How to Introduce an Open Cup

Start here before you move to a straw. The open cup teaches your baby to close their lips around the rim, tilt appropriately, and manage liquid in their mouth before swallowing. These are foundational skills.

The EZPZ Tiny Cup is the most commonly recommended starting cup among feeding therapists and SLPs. It’s silicone, weighted so it doesn’t tip easily, and perfectly sized for a 6-month-old’s hands and mouth. A small shot glass also works well for the first attempts.

A few things that make the learning process easier: bring the cup to their lips and tip it gently, they don’t need to do all the work at first. Model it yourself at meals, babies this age are watching everything you do and will try to imitate. Keep it low-pressure and expect some spills. That’s the learning process, not a failure.

How to Introduce a Straw Cup

Once your baby can take a few small sips from an open cup and swallow without much trouble, you can start introducing a straw. Some babies figure it out quickly, others need a little coaching.
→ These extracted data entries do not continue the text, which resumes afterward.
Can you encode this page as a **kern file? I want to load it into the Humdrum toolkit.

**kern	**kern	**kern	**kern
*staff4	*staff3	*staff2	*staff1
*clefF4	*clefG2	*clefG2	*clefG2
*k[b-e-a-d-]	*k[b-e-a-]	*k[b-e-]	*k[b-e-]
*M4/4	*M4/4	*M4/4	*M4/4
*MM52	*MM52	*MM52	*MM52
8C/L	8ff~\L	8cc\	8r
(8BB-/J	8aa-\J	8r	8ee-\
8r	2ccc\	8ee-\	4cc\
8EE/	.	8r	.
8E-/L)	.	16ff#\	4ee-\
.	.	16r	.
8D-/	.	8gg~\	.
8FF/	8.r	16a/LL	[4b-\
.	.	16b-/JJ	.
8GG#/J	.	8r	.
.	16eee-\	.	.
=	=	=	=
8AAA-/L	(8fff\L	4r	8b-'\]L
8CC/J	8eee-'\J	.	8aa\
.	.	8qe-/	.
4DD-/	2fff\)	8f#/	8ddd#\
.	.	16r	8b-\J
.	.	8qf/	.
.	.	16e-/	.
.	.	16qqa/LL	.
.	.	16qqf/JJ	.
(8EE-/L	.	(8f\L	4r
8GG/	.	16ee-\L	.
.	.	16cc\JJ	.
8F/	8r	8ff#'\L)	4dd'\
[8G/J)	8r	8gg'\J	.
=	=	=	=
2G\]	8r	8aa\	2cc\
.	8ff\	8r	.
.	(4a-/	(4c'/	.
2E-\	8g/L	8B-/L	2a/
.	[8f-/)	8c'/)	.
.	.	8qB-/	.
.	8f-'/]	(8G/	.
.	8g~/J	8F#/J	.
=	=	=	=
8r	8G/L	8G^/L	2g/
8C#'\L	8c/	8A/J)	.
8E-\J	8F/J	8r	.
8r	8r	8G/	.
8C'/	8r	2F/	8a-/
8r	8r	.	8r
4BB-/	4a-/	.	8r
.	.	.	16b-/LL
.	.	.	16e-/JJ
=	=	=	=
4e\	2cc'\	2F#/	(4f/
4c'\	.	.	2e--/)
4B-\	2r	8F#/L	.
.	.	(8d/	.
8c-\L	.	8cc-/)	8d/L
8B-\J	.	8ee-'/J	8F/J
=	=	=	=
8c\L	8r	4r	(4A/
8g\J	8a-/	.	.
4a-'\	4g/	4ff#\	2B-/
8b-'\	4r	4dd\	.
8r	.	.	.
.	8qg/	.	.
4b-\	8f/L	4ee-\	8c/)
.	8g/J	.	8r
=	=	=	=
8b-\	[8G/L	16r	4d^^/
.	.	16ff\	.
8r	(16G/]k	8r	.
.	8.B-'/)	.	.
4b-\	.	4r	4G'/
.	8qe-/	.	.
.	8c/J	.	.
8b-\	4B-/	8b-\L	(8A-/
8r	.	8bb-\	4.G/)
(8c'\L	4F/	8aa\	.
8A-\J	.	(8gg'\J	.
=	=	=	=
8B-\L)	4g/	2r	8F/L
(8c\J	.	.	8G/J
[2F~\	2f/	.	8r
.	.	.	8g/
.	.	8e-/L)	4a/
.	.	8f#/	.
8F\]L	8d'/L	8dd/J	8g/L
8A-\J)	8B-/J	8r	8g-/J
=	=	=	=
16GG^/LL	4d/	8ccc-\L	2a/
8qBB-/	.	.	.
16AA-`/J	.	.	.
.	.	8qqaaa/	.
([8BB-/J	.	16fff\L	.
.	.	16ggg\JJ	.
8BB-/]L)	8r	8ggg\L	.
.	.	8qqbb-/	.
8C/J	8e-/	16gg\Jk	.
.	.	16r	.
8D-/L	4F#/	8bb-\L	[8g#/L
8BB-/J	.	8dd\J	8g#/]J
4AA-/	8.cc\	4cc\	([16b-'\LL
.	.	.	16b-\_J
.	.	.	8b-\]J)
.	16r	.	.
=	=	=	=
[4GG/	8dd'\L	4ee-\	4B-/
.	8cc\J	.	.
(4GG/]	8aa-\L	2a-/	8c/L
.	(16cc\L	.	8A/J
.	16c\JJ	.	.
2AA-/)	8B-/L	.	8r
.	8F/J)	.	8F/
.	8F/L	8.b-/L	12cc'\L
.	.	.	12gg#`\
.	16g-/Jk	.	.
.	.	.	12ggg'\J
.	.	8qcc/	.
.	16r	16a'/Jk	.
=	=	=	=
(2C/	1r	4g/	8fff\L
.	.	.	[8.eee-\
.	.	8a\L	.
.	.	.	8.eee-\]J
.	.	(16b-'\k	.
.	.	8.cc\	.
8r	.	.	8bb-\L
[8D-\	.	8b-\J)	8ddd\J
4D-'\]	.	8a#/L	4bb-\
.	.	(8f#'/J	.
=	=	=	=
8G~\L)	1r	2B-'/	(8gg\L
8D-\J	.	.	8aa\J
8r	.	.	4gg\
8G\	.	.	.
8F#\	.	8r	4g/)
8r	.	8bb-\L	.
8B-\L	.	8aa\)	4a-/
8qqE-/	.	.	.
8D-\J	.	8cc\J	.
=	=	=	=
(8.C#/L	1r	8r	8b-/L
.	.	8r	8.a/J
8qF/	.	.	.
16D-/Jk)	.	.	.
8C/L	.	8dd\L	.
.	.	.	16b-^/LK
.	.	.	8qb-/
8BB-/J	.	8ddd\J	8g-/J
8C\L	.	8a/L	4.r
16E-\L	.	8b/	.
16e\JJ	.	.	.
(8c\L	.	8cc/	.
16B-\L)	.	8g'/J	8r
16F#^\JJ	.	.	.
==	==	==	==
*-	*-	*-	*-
The Honey Bear Straw Cup is the gold standard for early straw introduction and it’s used widely in feeding therapy. The reason it works so well is that you can gently squeeze the cup to push liquid up the straw, so your baby gets to experience what straw drinking feels like before they’ve figured out how to create suction themselves. Once they understand the concept and start actively sucking, you ease off the squeezing and let them do it on their own.
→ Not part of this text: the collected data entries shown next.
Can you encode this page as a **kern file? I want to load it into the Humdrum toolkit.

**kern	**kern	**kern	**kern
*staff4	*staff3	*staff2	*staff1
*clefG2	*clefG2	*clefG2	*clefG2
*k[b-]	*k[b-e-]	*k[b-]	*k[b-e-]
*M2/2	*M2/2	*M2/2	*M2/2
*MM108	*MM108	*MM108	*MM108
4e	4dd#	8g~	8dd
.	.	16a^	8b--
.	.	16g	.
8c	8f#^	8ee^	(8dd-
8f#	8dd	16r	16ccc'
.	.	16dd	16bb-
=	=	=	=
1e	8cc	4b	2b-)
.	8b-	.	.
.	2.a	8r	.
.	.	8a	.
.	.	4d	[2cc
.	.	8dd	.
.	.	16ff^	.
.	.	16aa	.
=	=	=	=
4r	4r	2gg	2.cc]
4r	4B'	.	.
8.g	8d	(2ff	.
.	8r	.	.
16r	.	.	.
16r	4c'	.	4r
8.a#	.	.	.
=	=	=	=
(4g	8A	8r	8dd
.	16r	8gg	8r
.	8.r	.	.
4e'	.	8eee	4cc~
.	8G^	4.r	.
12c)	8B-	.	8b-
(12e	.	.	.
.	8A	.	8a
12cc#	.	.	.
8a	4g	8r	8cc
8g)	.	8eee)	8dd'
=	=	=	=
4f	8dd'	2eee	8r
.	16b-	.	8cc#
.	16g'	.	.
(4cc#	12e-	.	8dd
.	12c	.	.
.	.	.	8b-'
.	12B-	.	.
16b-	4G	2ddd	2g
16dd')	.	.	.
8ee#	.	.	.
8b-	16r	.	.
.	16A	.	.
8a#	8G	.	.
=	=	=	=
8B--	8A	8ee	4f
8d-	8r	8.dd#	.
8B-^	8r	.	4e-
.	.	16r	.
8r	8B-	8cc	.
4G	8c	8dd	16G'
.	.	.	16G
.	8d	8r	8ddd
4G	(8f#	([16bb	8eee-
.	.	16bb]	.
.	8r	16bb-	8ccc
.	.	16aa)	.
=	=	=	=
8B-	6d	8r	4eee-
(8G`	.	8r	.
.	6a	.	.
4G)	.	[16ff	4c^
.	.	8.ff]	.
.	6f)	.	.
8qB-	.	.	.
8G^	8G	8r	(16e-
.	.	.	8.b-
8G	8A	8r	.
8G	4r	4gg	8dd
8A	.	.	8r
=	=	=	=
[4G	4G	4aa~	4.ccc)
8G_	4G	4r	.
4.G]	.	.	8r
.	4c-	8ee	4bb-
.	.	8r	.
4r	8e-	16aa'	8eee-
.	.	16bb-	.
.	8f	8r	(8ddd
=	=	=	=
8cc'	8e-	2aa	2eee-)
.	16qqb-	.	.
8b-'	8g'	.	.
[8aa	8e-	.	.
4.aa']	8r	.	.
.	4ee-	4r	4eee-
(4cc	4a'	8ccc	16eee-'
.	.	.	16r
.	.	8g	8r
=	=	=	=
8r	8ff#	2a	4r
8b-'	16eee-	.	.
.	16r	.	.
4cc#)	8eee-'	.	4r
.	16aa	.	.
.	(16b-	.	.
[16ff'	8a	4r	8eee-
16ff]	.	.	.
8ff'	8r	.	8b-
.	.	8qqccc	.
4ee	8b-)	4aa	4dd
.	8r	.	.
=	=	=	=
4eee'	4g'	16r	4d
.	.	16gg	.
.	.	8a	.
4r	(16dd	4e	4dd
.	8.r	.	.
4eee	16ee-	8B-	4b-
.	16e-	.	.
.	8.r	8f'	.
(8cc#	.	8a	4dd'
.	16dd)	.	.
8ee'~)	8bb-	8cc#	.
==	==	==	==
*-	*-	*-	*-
A few things worth knowing: shorter straws are easier than longer ones, so look for cups with straws that don’t extend too far into the mouth. Avoid valved straws, the kind you have to bite to get liquid, because they undermine the whole point. Offer the straw cup regularly at meal and snack times so your baby gets consistent practice.

What If Something Feels Off

Here’s the part I want to make sure you read, because this is where a lot of families get stuck. If your baby isn’t taking a bottle and also isn’t making progress with open or straw cups, that’s worth paying attention to. Difficulty with multiple cup types, gagging, coughing, or consistently refusing liquids from any vessel other than the breast can all be signs that there’s something more going on underneath the surface, whether that’s oral motor difficulty, a structural issue, or a sensory component.

Bottle refusal isn’t always a preference. Sometimes it’s the first sign that a baby’s mouth isn’t working quite the way it should, and those things are worth assessing early rather than waiting to see if they grow out of it. As someone who holds both lactation and feeding therapy credentials, I look at the full picture when families come in with feeding concerns, not just one piece of it.

If your gut is telling you something isn’t quite right, trust that. A feeding evaluation with an IBCLC or SLP who specializes in infant oral motor function can give you real answers, and often a lot of reassurance. You can book a consultation here if you’d like a closer look.


FAQ

Can my baby get enough to drink without a bottle if they’re breastfeeding?

Yes, for most breastfed babies under 12 months, breast milk is still the primary nutrition source and they’re getting it directly at the breast. The cup at this stage is for skill building and supplemental fluids like water, not replacing feeding sessions. Breast milk and/or formula should remain the main source of nutrition through the first year.

Should I introduce the open cup or straw cup first?

Most feeding therapists recommend starting with the open cup first, then introducing the straw once your baby can manage a small sip and swallow. That said, some families do both at the same time with good results. The most important thing is to avoid hard spout sippy cups, which don’t support the same oral motor development as open and straw options.

My baby keeps gagging or coughing when I offer the cup. Is that normal?

Some gagging in the early stages of learning is expected, especially with the open cup as babies figure out how to manage liquid flow. But if it’s happening consistently, if your baby seems to struggle every time, or if you notice coughing that sounds wet or liquidy after swallowing, those are signs worth having evaluated. That kind of pattern can indicate that swallowing coordination needs some support.